* Global markets drop as key Trump adviser departs
* Gary Cohn opposed Trump plans for steel, aluminum tariffs
* Soaring U.S. crude output, rising stocks also weigh
* U.S. crude output to climb to 11.17 mln bpd by Q4 -EIA (Updates with comment, refreshes prices; changes dateline from SINGAPORE)
LONDON, March 7 (Reuters) - Oil fell on Wednesday, in line with a broad decline on global financial markets, after a key advocate for free trade in the U.S. government resigned, feeding concern that Washington will go ahead with import tariffs and risk a trade war.
U.S. crude oil output is set to top 11 million barrels per day this year, making it the world's largest producer and threatening to offset the boost to prices from reduced supply from rivals within OPEC.
Gary Cohn, economic adviser to U.S. President Donald Trump, seen as a bulwark against protectionist forces within the government, said on Tuesday he was resigning, triggering a more than 1 percent fall in S&P 500 futures on Wednesday.
Crude oil followed suit. Brent futures were last down 85 cents on the day at $64.94 a barrel by 1005 GMT, while U.S. crude futures were down 69 cents at $61.91 a barrel.
Oil's correlation with the equity market has been positive, meaning the two tend to move in tandem, for at least a month, the longest such stretch in a year.
"With the announcement that Cohn was resigning, the S&P futures market dropped and oil went with it," Petromatrix strategist Olivier Jakob said.
"Today is going to be more about watching the S&P ... the correlation between the (index) and oil has been moving in synchronicity."
A voice for Wall Street in the White House, Cohn's resignation came after he lost a fight over Trump's plans for hefty steel and aluminum import tariffs.

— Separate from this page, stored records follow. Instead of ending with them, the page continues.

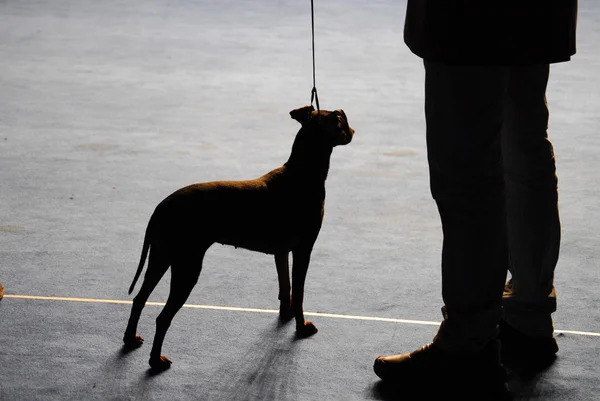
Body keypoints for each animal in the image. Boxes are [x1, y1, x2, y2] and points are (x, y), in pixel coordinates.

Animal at [124, 105, 354, 368]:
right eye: (340, 120)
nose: (353, 130)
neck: (302, 173)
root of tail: (162, 205)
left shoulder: (282, 252)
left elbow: (285, 288)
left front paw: (285, 315)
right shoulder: (303, 249)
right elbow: (299, 294)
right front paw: (301, 327)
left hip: (161, 258)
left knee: (139, 299)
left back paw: (130, 338)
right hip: (186, 268)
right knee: (162, 317)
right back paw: (156, 361)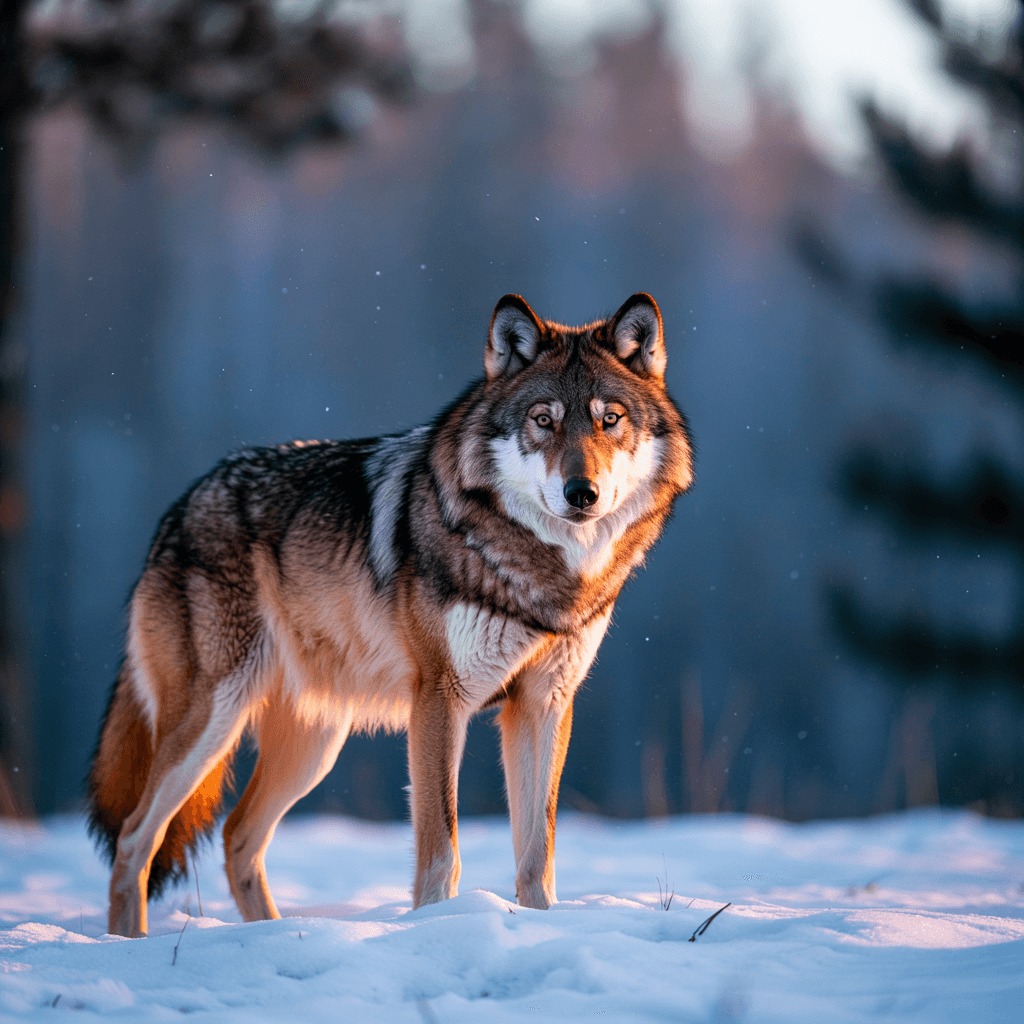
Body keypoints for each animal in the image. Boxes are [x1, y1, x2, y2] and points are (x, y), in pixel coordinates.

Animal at [87, 292, 693, 937]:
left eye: (611, 419)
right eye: (544, 421)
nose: (583, 493)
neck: (540, 568)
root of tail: (177, 509)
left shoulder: (544, 704)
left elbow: (538, 853)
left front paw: (538, 926)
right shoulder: (440, 699)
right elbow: (442, 849)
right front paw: (436, 927)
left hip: (314, 747)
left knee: (236, 837)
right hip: (212, 721)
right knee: (135, 839)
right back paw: (129, 944)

Major powers, including the European Union and China, have warned that such tariffs could lead to retaliatory action and trigger a global trade war, which could bring to a halt economic growth and, by extension, oil consumption.
A rise in U.S. crude inventories also dented sentiment, even though stocks tend to rise at this time of year as refineries frequently close for maintenance.
Crude inventories rose by 5.661 million barrels last week to 426.880 million barrels, data from the American Petroleum Institute showed on Tuesday.
Official data by the U.S. Energy Information Administration (EIA) is due on Wednesday.
The EIA on Tuesday made its latest in a series of upward revisions for U.S. crude oil production <C-OUT-T-EIA>, which it now expects to rise by more than 120,000 barrels per day (bpd) to 11.17 million bpd by the fourth quarter of 2018.
That would take the United States past Russia to become the world's biggest oil producer. The United States already passed top exporter Saudi Arabia late last year.
For 2019, the EIA forecast a crude production increase of 570,000 bpd to 11.27 million bpd.
"Rising U.S. oil output coupled with a simultaneous upswing in domestic oil stockpiles has all the makings for a potent bearish cocktail," PVM Oil Associates strategist Stephen Brennock said.